* What the task asks
What is the number of lines in the data that hold the string "moderndata"? Reply with that number only.

* The input
☆ ☆ ☆ ☆ ☆ ☆ ☆

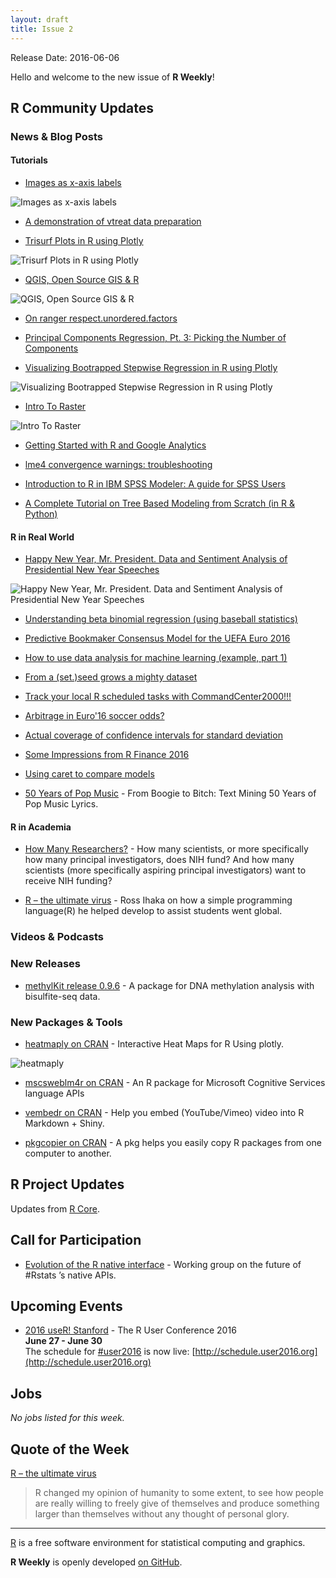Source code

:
 ```yaml
---
layout: draft
title: Issue 2
---
```


Release Date: 2016-06-06

Hello and welcome to the new issue of **R Weekly**!

## R Community Updates

### News & Blog Posts

#### Tutorials

+ [Images as x-axis labels](http://jcarroll.com.au/2016/06/02/images-as-x-axis-labels/)

![[Images as x-axis labels](http://jcarroll.com.au/2016/06/02/images-as-x-axis-labels/)](https://i1.wp.com/jcarroll.com.au/wp-content/uploads/2016/06/GDP-e1464871241869.png?resize=600%2C429)

+ [A demonstration of vtreat data preparation](http://www.win-vector.com/blog/2016/06/a-demonstration-of-vtreat-data-preparation/)

+ [Trisurf Plots in R using Plotly](http://moderndata.plot.ly/trisurf-plots-in-r-using-plotly/)

![[Trisurf Plots in R using Plotly](http://moderndata.plot.ly/trisurf-plots-in-r-using-plotly/)](https://cdn.rawgit.com/rweekly/image/master/2016-06-06/Trisurf-Plots-in-R-using-Plotly.png)

+ [QGIS, Open Source GIS & R](http://www.arilamstein.com/blog/2016/05/31/qgis-open-source-gis-r/)

![[QGIS, Open Source GIS & R](http://www.arilamstein.com/blog/2016/05/31/qgis-open-source-gis-r/)](https://i2.wp.com/www.arilamstein.com/wp-content/uploads/2016/05/QGISannotated.jpg?resize=676%2C437)

+ [On ranger respect.unordered.factors](http://www.win-vector.com/blog/2016/05/on-ranger-respect-unordered-factors/)

+ [Principal Components Regression, Pt. 3: Picking the Number of Components](http://www.win-vector.com/blog/2016/05/pcr_part3_pickk/)

+ [Visualizing Bootrapped Stepwise Regression in R using Plotly](http://moderndata.plot.ly/visualizing-bootrapped-stepwise-regression-in-r-using-plotly/)

![[Visualizing Bootrapped Stepwise Regression in R using Plotly](http://moderndata.plot.ly/visualizing-bootrapped-stepwise-regression-in-r-using-plotly/)](https://cdn.rawgit.com/rweekly/image/master/2016-06-06/Bootstraped-stepAIC.png)

+ [Intro To Raster](https://geoscripting-wur.github.io/IntroToRaster/)

![[Intro To Raster](https://geoscripting-wur.github.io/IntroToRaster/)](https://geoscripting-wur.github.io/IntroToRaster/figs/system_overview_2.png)

+ [Getting Started with R and Google Analytics](http://www.lunametrics.com/blog/2016/06/02/getting-started-r-google-analytics/)

+ [lme4 convergence warnings: troubleshooting](https://rstudio-pubs-static.s3.amazonaws.com/33653_57fc7b8e5d484c909b615d8633c01d51.html)

+ [Introduction to R in IBM SPSS Modeler: A guide for SPSS Users](https://developer.ibm.com/predictiveanalytics/2016/06/01/introduction-to-r-in-ibm-spss-modeler-a-guide-for-spss-users/)

+ [A Complete Tutorial on Tree Based Modeling from Scratch (in R & Python)](http://www.analyticsvidhya.com/blog/2016/04/complete-tutorial-tree-based-modeling-scratch-in-python/)

#### R in Real World

+ [Happy New Year, Mr. President. Data and Sentiment Analysis of Presidential New Year Speeches](http://www.salvaggio.net/publications/R-blog/files/happy-new-year-mr-president.php)

![[Happy New Year, Mr. President. Data and Sentiment Analysis of Presidential New Year Speeches](http://www.salvaggio.net/publications/R-blog/files/happy-new-year-mr-president.php)](https://cdn.rawgit.com/rweekly/image/master/2016-06-06/Presidential-New-Year-Speeches.png)

+ [Understanding beta binomial regression (using baseball statistics)](http://varianceexplained.org/r/beta_binomial_baseball/)

+ [Predictive Bookmaker Consensus Model for the UEFA Euro 2016](http://www.r-bloggers.com/predictive-bookmaker-consensus-model-for-the-uefa-euro-2016/)

+ [How to use data analysis for machine learning (example, part 1)](http://www.sharpsightlabs.com/data-analysis-machine-learning-example-part1/)

+ [From a (set.)seed grows a mighty dataset](http://jcarroll.com.au/2016/05/30/seed/)

+ [Track your local R scheduled tasks with CommandCenter2000!!!](http://amitkohli.com/track-your-local-r-scheduled-tasks-with-commandcenter2000/)

+ [Arbitrage in Euro'16 soccer odds?](https://flovv.github.io/Soccer-Odds-EURO16/)

+ [Actual coverage of confidence intervals for standard deviation](https://ellisp.github.io/blog/2016/05/29/standard-deviation-confidence-intervals/)

+ [Some Impressions from R Finance 2016](http://blog.revolutionanalytics.com/2016/05/r-finance-2016.html)

+ [Using caret to compare models](http://blog.revolutionanalytics.com/2016/05/using-caret-to-compare-models.html)

+ [50 Years of Pop Music](http://kaylinwalker.com/50-years-of-pop-music/) - From Boogie to Bitch: Text Mining 50 Years of Pop Music Lyrics.

#### R in Academia

+ [How Many Researchers?](https://nexus.od.nih.gov/all/2016/05/31/how-many-researchers/) - How many scientists, or more specifically how many principal investigators, does NIH fund? And how many scientists (more specifically aspiring principal investigators) want to receive NIH funding?

+ [R – the ultimate virus](http://www.ingenio-magazine.com/r-the-ultimate-virus/) - Ross Ihaka on how a simple programming language(R) he helped develop to assist students went global.

### Videos & Podcasts




### New Releases

+ [methylKit release 0.9.6](http://zvfak.blogspot.my/2016/06/methylkit-v096.html) - A package for DNA methylation analysis with bisulfite-seq data.



### New Packages & Tools

+ [heatmaply on CRAN](https://github.com/talgalili/heatmaply) - Interactive Heat Maps for R Using plotly.

![[heatmaply](https://github.com/talgalili/heatmaply)](https://i.imgur.com/qdUCKlg.gif)

+ [mscsweblm4r on CRAN](http://blog.revolutionanalytics.com/2016/06/microsoft-cognitive-services.html) - An R package for Microsoft Cognitive Services language APIs

+ [vembedr on CRAN](https://cran.rstudio.com/web/packages/vembedr/vignettes/embed.html) - Help you embed (YouTube/Vimeo) video into R Markdown + Shiny.

+ [pkgcopier on CRAN](https://github.com/haozhu233/pkgcopier) - A pkg helps you easily copy R packages from one computer to another. 

## R Project Updates

Updates from [R Core](http://developer.r-project.org/blosxom.cgi/R-devel/NEWS).




## Call for Participation

+ [Evolution of the R native interface](http://r.789695.n4.nabble.com/Evolution-of-the-R-native-interface-td4721179.html) - Working group on the future of #Rstats ’s native APIs.

## Upcoming Events

+ [2016 useR! Stanford](http://user2016.org/) - The R User Conference 2016<br /> **June 27 - June 30** <br> The schedule for [#user2016](https://twitter.com/hashtag/user2016) is now live: [http://schedule.user2016.org](http://schedule.user2016.org)

## Jobs

*No jobs listed for this week.*

## Quote of the Week

[R – the ultimate virus](http://www.ingenio-magazine.com/r-the-ultimate-virus/)

> R changed my opinion of humanity to some extent, to see how people are really willing to freely give of themselves and produce something larger than themselves without any thought of personal glory. 

<HR />

[R](https://www.r-project.org/) is a free software environment for statistical computing and graphics. 

**R Weekly** is openly developed [on GitHub](https://github.com/rweekly/rweekly.org).

<p><small id="page_view">&nbsp;</small></p>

☆ ☆ ☆ ☆ ☆ ☆ ☆

* Task output
4